-
-
Notifications
You must be signed in to change notification settings - Fork 749
Description
Describe the issue:
Over in rapidsai/dask-upstream-testing#40 (comment), I'm debugging an issue in cuml that cropped up between dask 2025.2.0 and main.
Minimal Complete Verifiable Example:
The following ran with dask / distributed 2025.2.0: uv run --with ipython --with dask[dataframe]==2025.2.0 --with distributed==2025.2.0 --with pyarrow ipython
from distributed import Client
import pandas as pd
import dask.dataframe as dd
client = Client(n_workers=2)
def gen(i):
return pd.DataFrame({"A": [i]}, index=[i])
futures = [client.submit(gen, i) for i in range(3)]
meta = gen(0)[:0]
df = dd.from_delayed(futures, meta)
df.compute()
import gc
del futures
gc.collect()
df.compute()With dask / distributed main it fails:
❯ uv run --with ipython --with "dask[complete] @ git+https://github.com/dask/dask" --with "distributed @ git+https://github.com/dask/distributed" --with pyarrow ipython
Updated https://github.com/dask/distributed (6691e27d)
Updated https://github.com/dask/dask (0fa5e18d5)
...
---------------------------------------------------------------------------
FutureCancelledError Traceback (most recent call last)
Cell In[1], line 22
19 del futures
20 gc.collect()
---> 22 df.compute()
File ~/.cache/uv/archive-v0/n2LAuIxOxeQzXo5nnHTn7/lib/python3.13/site-packages/dask/base.py:373, in DaskMethodsMixin.compute(self, **kwargs)

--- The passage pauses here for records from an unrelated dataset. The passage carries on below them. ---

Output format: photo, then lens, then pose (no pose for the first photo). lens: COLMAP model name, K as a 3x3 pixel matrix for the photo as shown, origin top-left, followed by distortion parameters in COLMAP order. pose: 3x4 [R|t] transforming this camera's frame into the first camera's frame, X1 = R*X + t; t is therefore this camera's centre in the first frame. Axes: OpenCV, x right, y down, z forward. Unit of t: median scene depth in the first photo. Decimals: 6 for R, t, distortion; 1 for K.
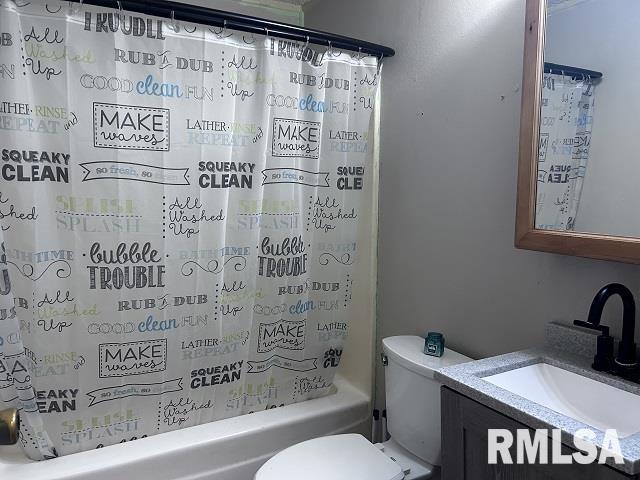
lens RADIAL K [[483.9, 0, 321.2], [0, 483.9, 238.0], [0, 0, 1]] dist [0.043772, -0.057331]
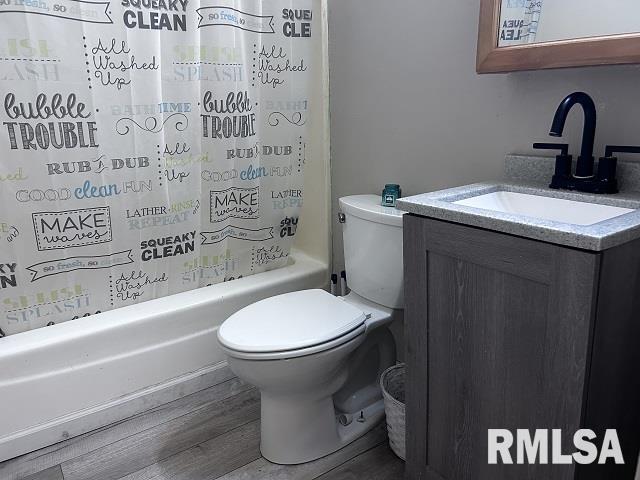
lens RADIAL K [[483.9, 0, 321.1], [0, 483.9, 241.7], [0, 0, 1]] dist [0.043772, -0.057331]
pose [[0.992821, -0.064390, 0.100803, -0.014059], [0.045257, 0.982307, 0.181729, 0.120405], [-0.110721, -0.175862, 0.978168, 0.036821]]
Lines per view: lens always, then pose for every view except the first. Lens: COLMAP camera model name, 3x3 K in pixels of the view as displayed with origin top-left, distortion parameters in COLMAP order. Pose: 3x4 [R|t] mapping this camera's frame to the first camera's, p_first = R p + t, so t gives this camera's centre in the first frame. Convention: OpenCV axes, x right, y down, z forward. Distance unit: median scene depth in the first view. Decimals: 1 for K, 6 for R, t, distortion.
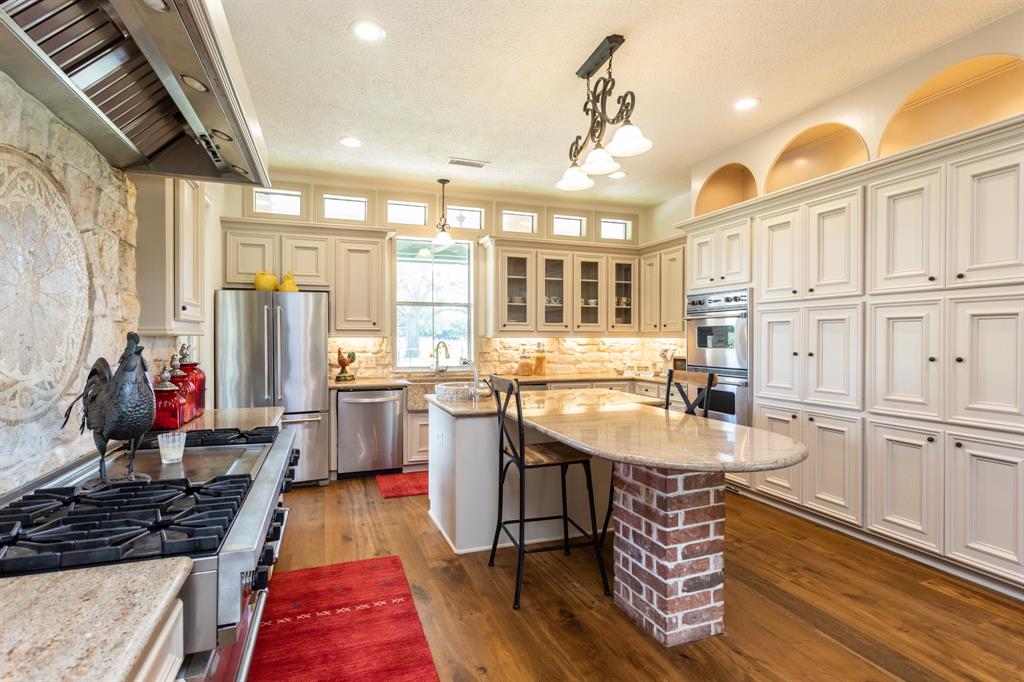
lens RADIAL K [[496.0, 0, 499.0], [0, 496.0, 338.8], [0, 0, 1]] dist [0.000902, -0.000339]
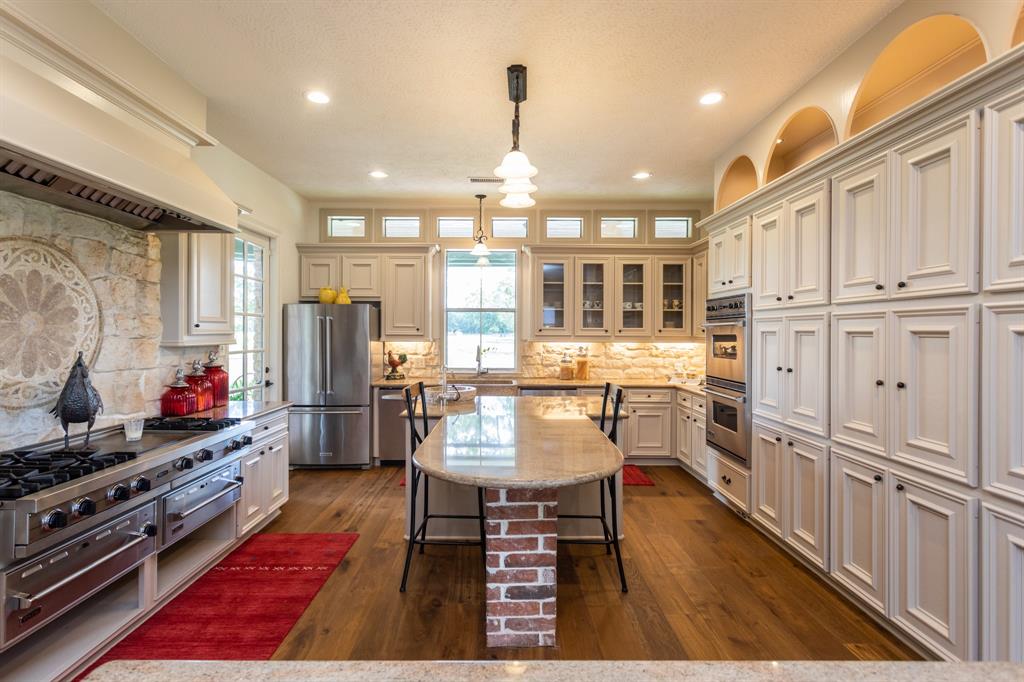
lens RADIAL K [[499.5, 0, 504.5], [0, 499.5, 331.2], [0, 0, 1]] dist [0.000345, 0.000488]
pose [[0.946165, 0.001919, -0.323678, 0.442300], [-0.003356, 0.999987, -0.003881, -0.033367], [0.323666, 0.004758, 0.946159, -0.006859]]
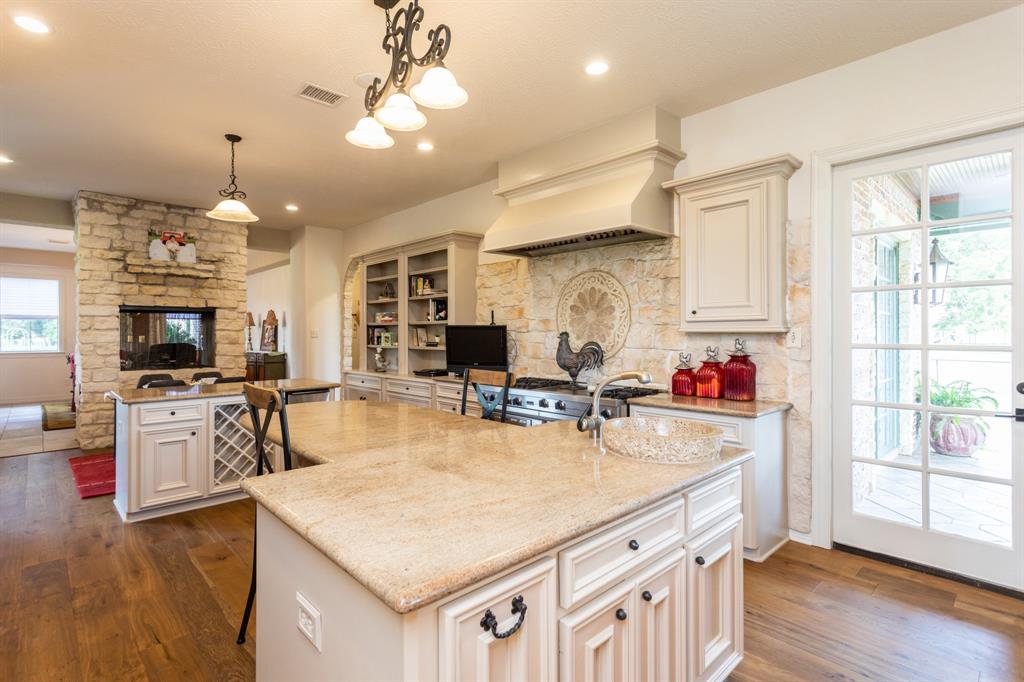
lens RADIAL K [[497.0, 0, 497.0], [0, 497.0, 337.6], [0, 0, 1]] dist [0.001276, 0.002080]
pose [[-0.916043, 0.005580, -0.401040, 0.318936], [0.000244, 0.999911, 0.013355, -0.007675], [0.401079, 0.012136, -0.915963, 1.540195]]
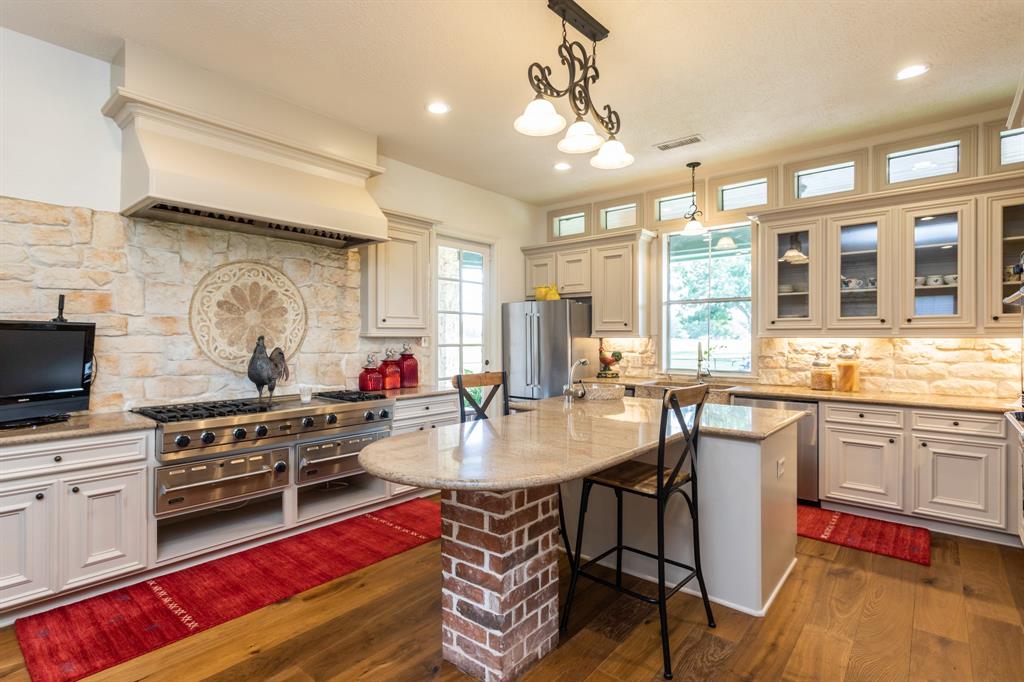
lens RADIAL K [[497.0, 0, 497.0], [0, 497.0, 337.6], [0, 0, 1]] dist [0.001276, 0.002080]
pose [[0.498275, -0.001158, -0.867018, 0.757618], [-0.001599, 0.999996, -0.002254, -0.000403], [0.867017, 0.002510, 0.498271, 0.372043]]
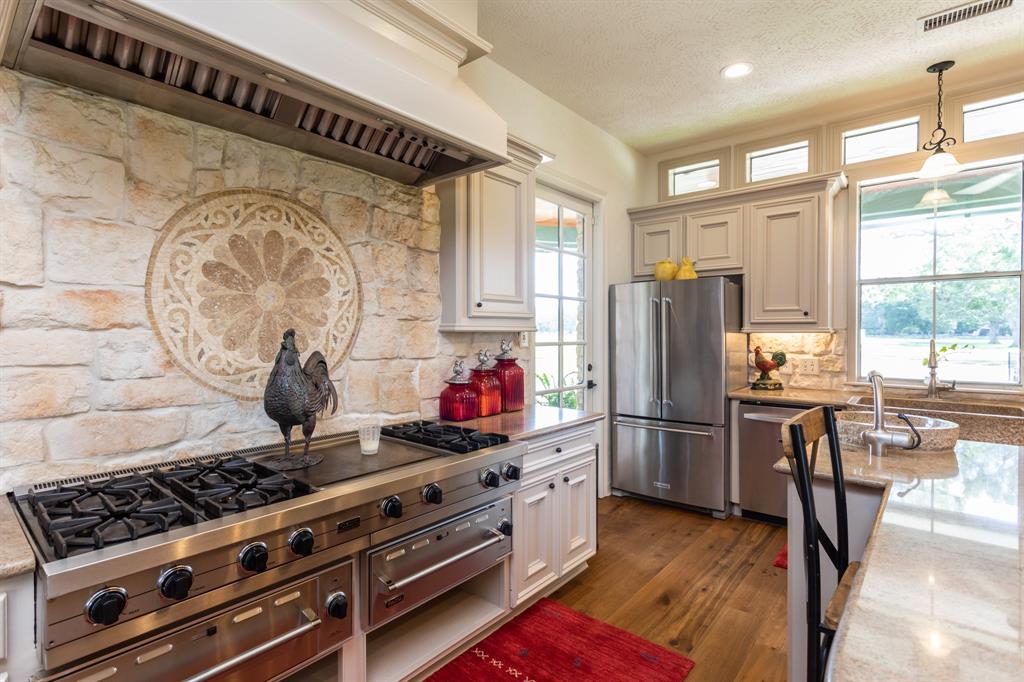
lens RADIAL K [[496.0, 0, 499.0], [0, 496.0, 338.8], [0, 0, 1]] dist [0.000902, -0.000339]
pose [[0.504825, 0.008769, -0.863177, 0.206523], [-0.000730, 0.999952, 0.009732, -0.001231], [0.863222, -0.004283, 0.504807, 0.387397]]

349 def compute(self, **kwargs):
350 """Compute this dask collection
351
352 This turns a lazy Dask collection into its in-memory equivalent.
(...) 371 dask.compute
372 """
--> 373 (result,) = compute(self, traverse=False, **kwargs)
374 return result
File ~/.cache/uv/archive-v0/n2LAuIxOxeQzXo5nnHTn7/lib/python3.13/site-packages/dask/base.py:681, in compute(traverse, optimize_graph, scheduler, get, *args, **kwargs)
678 expr = expr.optimize()
679 keys = list(flatten(expr.__dask_keys__()))
--> 681 results = schedule(expr, keys, **kwargs)
683 return repack(results)
File ~/.cache/uv/archive-v0/n2LAuIxOxeQzXo5nnHTn7/lib/python3.13/site-packages/distributed/client.py:2395, in Client._gather(self, futures, errors, direct, local_worker)
2393 exception = st.exception
2394 traceback = st.traceback
-> 2395 raise exception.with_traceback(traceback)
2396 if errors == "skip":
2397 bad_keys.add(key)
FutureCancelledError: ('repartitiontofewer-1204992dafb94ff37742a003f8f0410b', 0) cancelled for reason: lost dependencies.
I'm not quite sure what's going on, but it seems like something changed such that from_delayed no longer captures a reference to the Future object, and so when it's GC'd the task graph is no longer valid. I believe this is related to #8998, but I think they might be different enough to warrant separate issues.
As for what to do, I'm not sure... https://github.com/dask/dask/blob/0fa5e18d511c49f1a9cd5f98c675a9f6cd2fc02f/dask/dataframe/dask_expr/io/_delayed.py#L103-L108 explicitly calls out distributed.Future objects as being supported. So maybe this should continue to work. Alternatively, we can point people to dd.from_graph.